I so almost said out loud,
If that meant getting to stare at your gorgeousness for one extra second, then yeah.
But there was that whole issue of my loser status; I couldn't imagine Doug's buds actually entertaining the notion of having an . . . UNPOPULAR person (NO!!!!!!!!!!!) in their band. Then again, I thought, how much would Jen Burke be pissed off by the invitation?

“I don't know,” I said.

Doug said, “We're playing at the Homecoming Dance. Come hear us, see what you think.”

And just like that, he was gone, Doug and his serpent tattoo slithered back inside the school auditorium without a good-bye, as if they'd been a figment of my imagination. I didn't even have the chance to say, But I don't have a date to the Homecoming Dance!

So what. One week later, I dragged Henry to it, because I just had to hear Doug play.
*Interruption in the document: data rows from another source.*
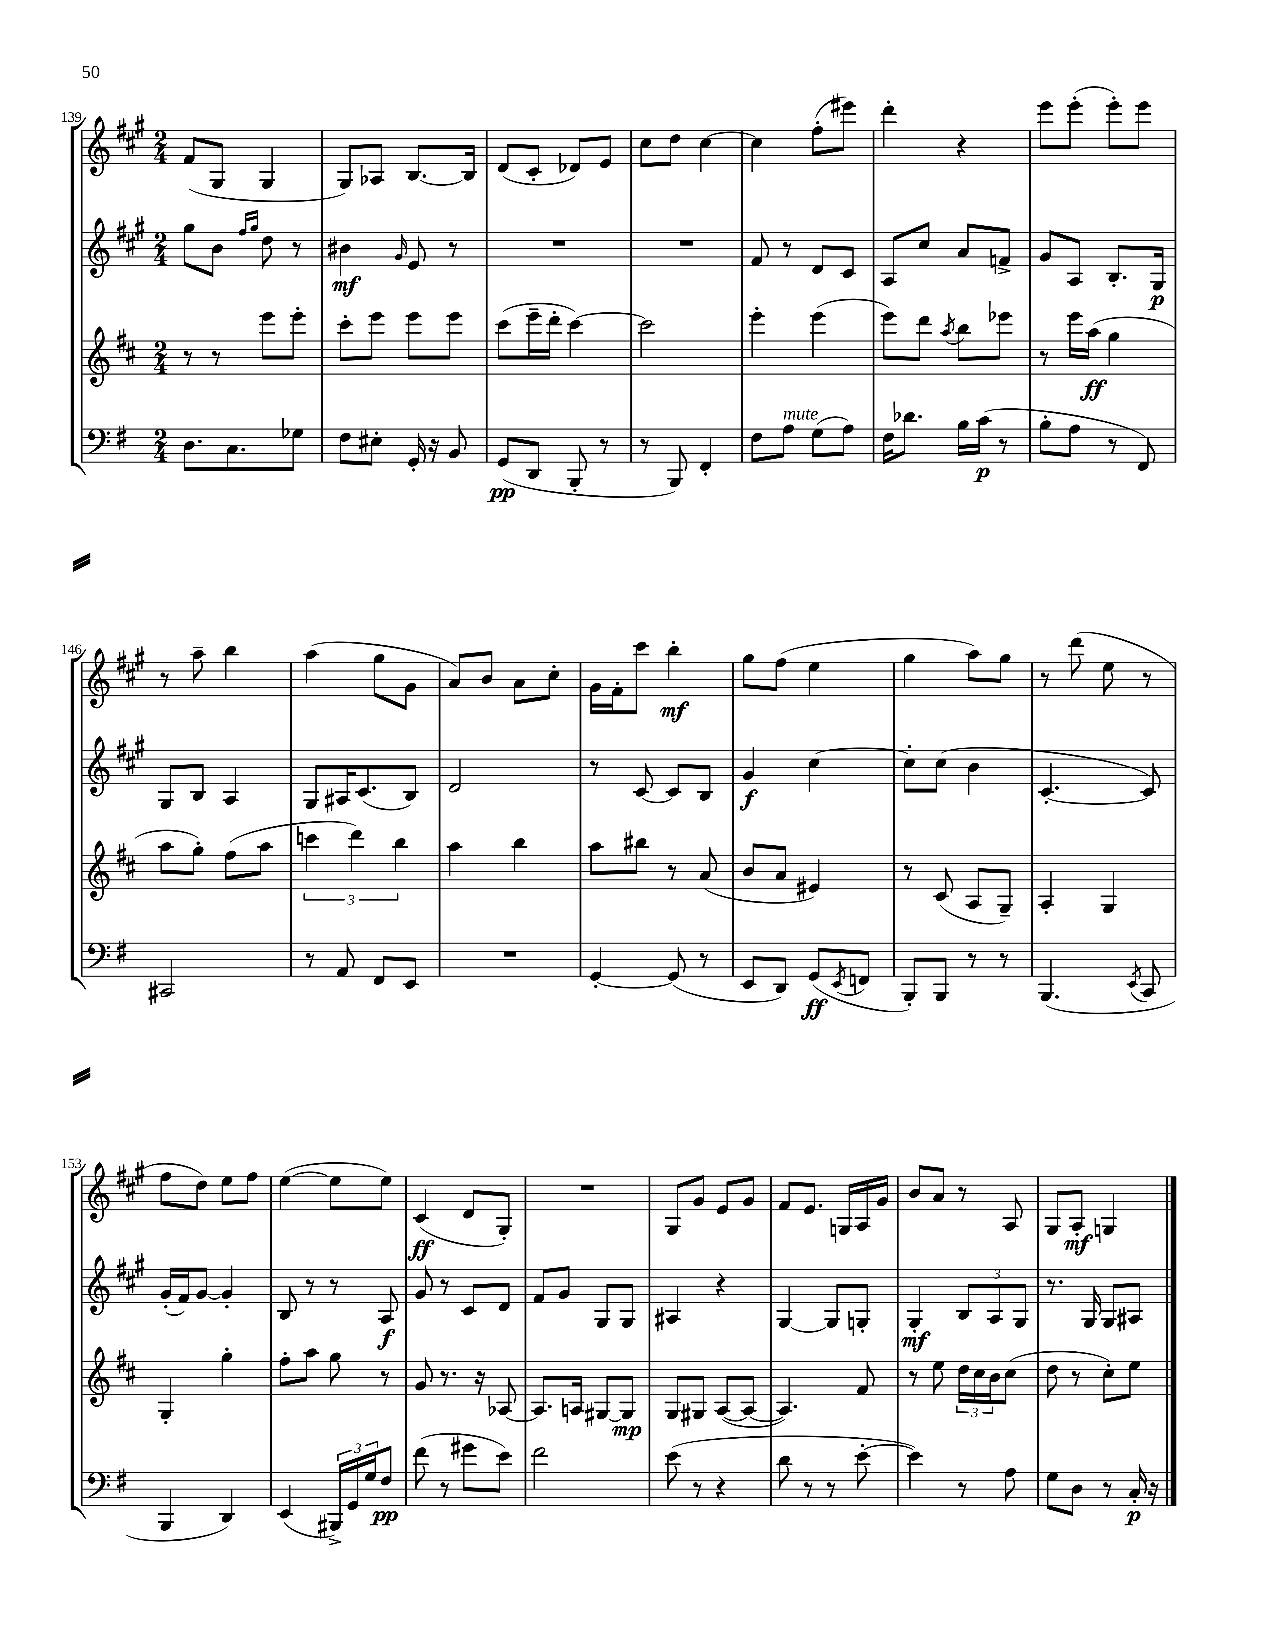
<<
\new StaffGroup <<
\new Staff = "s0" {
    \clef treble \key a \major \numericTimeSignature \time 2/4
    fis'8( gis8 gis4 |
    gis8) aes8 b8.~ b16 |
    d'8( cis'8-. des'8) e'8 |
    cis''8 d''8 cis''4~ |
    cis''4 fis''8-.( eis'''8) |
    d'''4-. r4 |
    e'''8 e'''8-.( e'''8-.) e'''8 |
    r8 a''8-- b''4 |
    a''4( gis''8 gis'8 |
    a'8) b'8 a'8 cis''8-. |
    gis'16 fis'16-. cis'''8 b''4-.\mf |
    gis''8 fis''8( e''4 |
    gis''4 a''8) gis''8 |
    r8 d'''8( e''8 r8 |
    fis''8 d''8) e''8 fis''8 |
    e''4~( e''8 e''8) |
    cis'4\ff( d'8 gis8-.) |
    R2 |
    gis8 gis'8 e'8 gis'8 |
    fis'8 e'8. g16 a16 gis'16 |
    b'8 a'8 r8 a8 |
    gis8 a8-.\mf g4 \bar "|." |
}
\new Staff = "s1" {
    \clef treble \key a \major \numericTimeSignature \time 2/4
    gis''8 b'8 \grace { fis''16 gis''16 } d''8 r8 |
    bis'4\mf \grace { gis'16 } e'8 r8 |
    R2 |
    R2 |
    fis'8 r8 d'8 cis'8 |
    a8 cis''8 a'8 f'8-> |
    gis'8 a8 b8.-. gis16\p |
    gis8 b8 a4 |
    gis8 ais16 cis'8.( b8) |
    d'2 |
    r8 cis'8~ cis'8 b8 |
    gis'4\f cis''4~ |
    cis''8-. cis''8( b'4 |
    cis'4.~-. cis'8) |
    gis'16-.( fis'16) gis'8~ gis'4-. |
    b8 r8 r8 a8\f |
    gis'8 r8 cis'8 d'8 |
    fis'8 gis'8 gis8 gis8 |
    ais4 r4 |
    gis4~ gis8 g8-. |
    gis4-.\mf \tuplet 3/2 { b8 a8 gis8 } |
    r8. gis16 gis8 ais8 \bar "|." |
}
\new Staff = "s2" {
    \clef treble \key d \major \numericTimeSignature \time 2/4
    r8 r8 e'''8 e'''8-. |
    cis'''8-. e'''8 e'''8 e'''8 |
    cis'''8( e'''16-- d'''16-. cis'''4~) |
    cis'''2 |
    e'''4-. e'''4( |
    e'''8) d'''8 \acciaccatura { a''8 } b''8 ees'''8 |
    r8 e'''16 a''16\ff( g''4 |
    a''8 g''8-.) fis''8( a''8 |
    \tuplet 3/2 { c'''4 d'''4) b''4 } |
    a''4 b''4 |
    a''8 bis''8 r8 a'8( |
    b'8 a'8 eis'4) |
    r8 cis'8( a8 g8--) |
    a4-. g4 |
    g4-. g''4-. |
    fis''8-. a''8 g''8 r8 |
    g'8 r8. r16 aes8~ |
    aes8. a16 gis8~ gis8\mp |
    g8 gis8 a8~( a8~ |
    a4.) fis'8 |
    r8 e''8 \tuplet 3/2 { d''16 cis''16 b'16 } cis''8( |
    d''8 r8 cis''8-.) e''8 \bar "|." |
}
\new Staff = "s3" {
    \clef bass \key g \major \numericTimeSignature \time 2/4
    d8. c8. ges8 |
    fis8 eis8-. g,16-. r16 b,8 |
    g,8\pp( d,8 b,,8-. r8 |
    r8 b,,8) fis,4-. |
    fis8 a8^\markup { \italic "mute" } g8( a8) |
    fis16 des'8. b16 c'16\p( r8 |
    b8-. a8 r8 fis,8) |
    cis,2 |
    r8 a,8 fis,8 e,8 |
    R2 |
    g,4~-. g,8( r8 |
    e,8 d,8) g,8\ff( \acciaccatura { e,8 } f,8 |
    b,,8-.) b,,8 r8 r8 |
    b,,4.( \acciaccatura { e,8 } c,8 |
    b,,4 d,4) |
    e,4( \tuplet 3/2 { bis,,16->) g,16 g16 } fis8\pp |
    fis'8( r8 gis'8 e'8) |
    fis'2 |
    e'8( r8 r4 |
    d'8 r8 r8 e'8~-. |
    e'4) r8 a8 |
    g8 d8 r8 c16-.\p r16 \bar "|." |
}
>>
>>
\layout { \context { \Score currentBarNumber = #139 } }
Of course, I didn't tell Mom and Dad I was going to the Homecoming Dance. The thought of Mom coupling Henry and me in front of the fireplace for pictures in our formalwear, oohing and aahing over us when there was no “us” was just too . . . horrible even to think about. Mom and Dad assumed I had chosen to take a shift at the Dairy Queen that night. Instead, I snuck an old dress of Lucky's into my backpack, got dressed, and did my makeup in the bathroom at McDonald's. I slipped a coat over the dress and put on sneakers to walk the mile to school, where I met up with Henry. We had agreed to go to the dance as just friends.

“Wow,” Henry squeaked when I took off my coat. Lucky's dress was a hot pink number with spaghetti straps and cinched waist. On her, the dress had looked sweet. On my curvy body, it verged on slutty. Henry's face turned the color of a tomato as I replaced my sneakers with a pair of slingback black pumps with three-inch heels.

“Science Project,” I said, “it's just me. Don't get all weird.” We were standing in front of the gym as people walked by, and I was on alert, hoping that Doug would show up and see my hot look before my glitter eye shadow and cherry red lipstick started to wear off. Through the gym doors I could see Katie and her cheerleader friends hanging out. Katie offered me a subtle, halfhearted wave, then quickly redirected her attention to her new friends.